→ Task to carry out
List every speaker brand that the forum thread below about the Bose Solo sound bar recommends as an alternative to Bose.

BEGIN Text provided

# Your thoughts about the Bose Solo sound bar



## 1953

Thoughts, opinions of the Bose Solo?


----------



## sigma1914

Bose = The Monster Cable of speakers.


----------



## Hoosier205

1953;3179117 said:


> Thoughts, opinions of the Bose Solo?


It's Bose. That says it all. Crap.


----------



## WestDC

1953 said:


> Thoughts, opinions of the Bose Solo?


Have you been anywhere to hear it for yourself?

It all depends on where in your home (room) it is to be used? everthing else in room also affects sound.

Bose may not sound good to everyone so it all depends on what sounds good to you.


----------



## MysteryMan

WestDC said:


> Have you been anywhere to hear it for yourself?
> 
> It all depends on where in your home (room) it is to be used? everthing else in room also affects sound.
> 
> Bose may not sound good to everyone so it all depends on what sounds good to you.


+1......While not a Bose fan I agree. A lot of variables determine sound quality. Room size, materials in room, and most importantly, personal preference.


----------



## yosoyellobo

Hoosier205 said:


> It's Bose. That says it all. Crap.


Which would recommend.


----------



## SayWhat?

sigma1914 said:


> Bose = The Monster Cable of speakers.


Bose blows.

Any company that can afford to Spam TV the way they do, does NOT need my money.


----------



## Hoosier205

yosoyellobo;3179144 said:


> Which would recommend.


Depends on the budget.


----------



## pfp

sigma1914 said:


> Bose = The Monster Cable of speakers.


That pretty much sums it up.


----------



## JACKIEGAGA

*B*etter
*O*ff with
*S*omething
*E*lse

:lol:


----------



## chevyguy559

Got no highs? Got no lows? Gotta be Bose! 

Although their $200 clock radio does sound pretty decent, but I'm not looking to spend $200 on a clock radio :lol:


----------



## Cholly

yosoyellobo said:


> Which would recommend.


It all depends on your budget and listening tastes, but Boston Acoustics, Klipsch, Polk Audio, Yamaha come to mind. Decide whether you want just soundbar or soundbar plus subwoofer, for richer bass.


----------



## yosoyellobo

Hoosier205 said:


> Depends on the budget.


Cheap.


----------



## 1953

Pretty much what I expected to read. We'll stick to our tried and true 5.1 setup.


----------



## MysteryMan

yosoyellobo said:


> Cheap.


If you're on a small budget and can't go with a 5.1 system then check out Polk Audio's selection of soundbars. Their price ranges between $350.00-$1,000.00.

END Text provided
BEGIN Data extracts

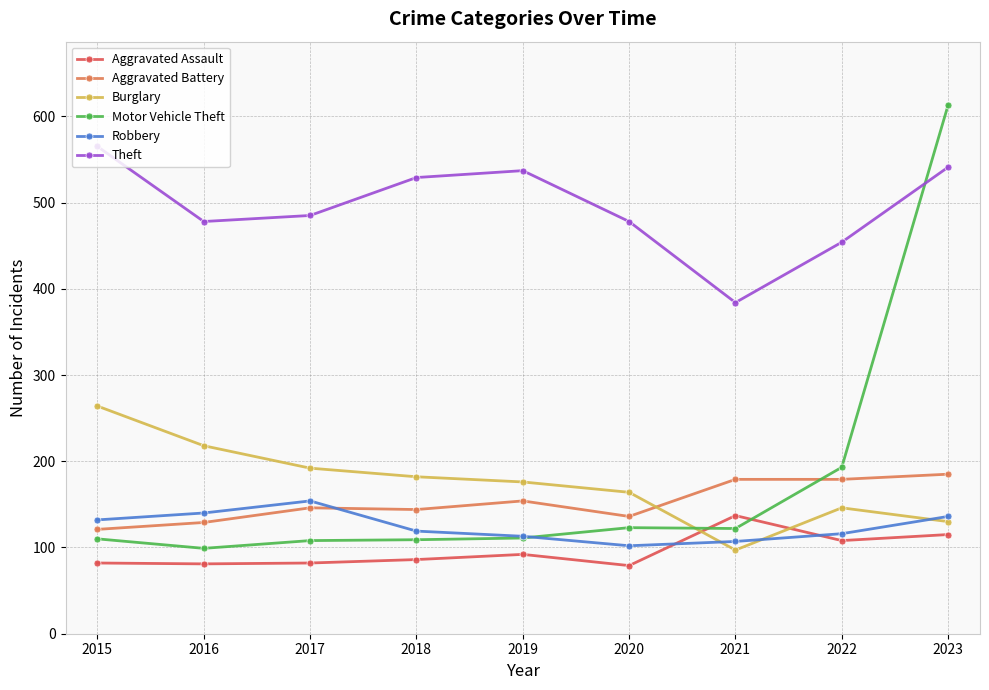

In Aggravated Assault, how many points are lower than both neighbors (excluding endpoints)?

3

END Data extracts
BEGIN Data extracts

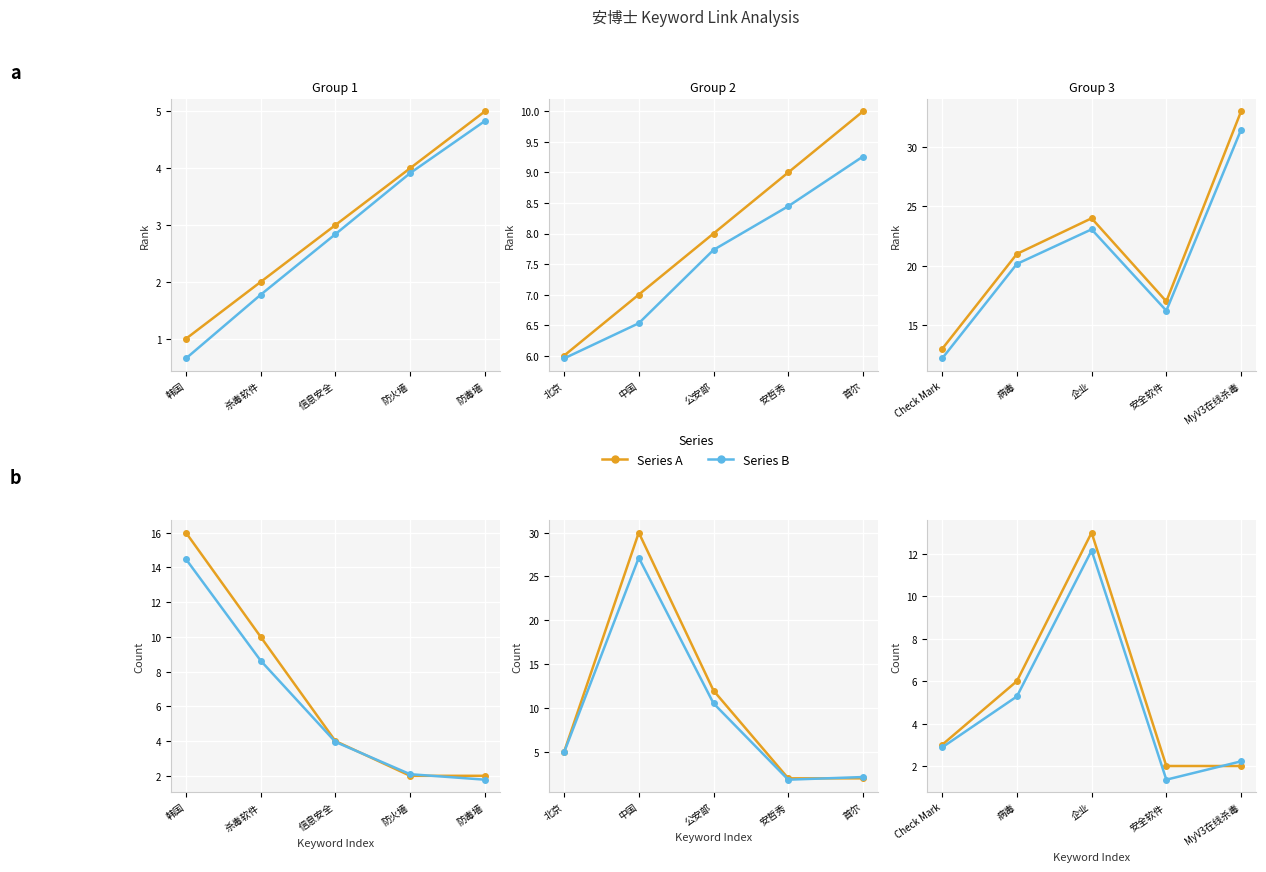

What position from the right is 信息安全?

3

END Data extracts

→ Solution for this task
Boston Acoustics, Klipsch, Polk Audio, Yamaha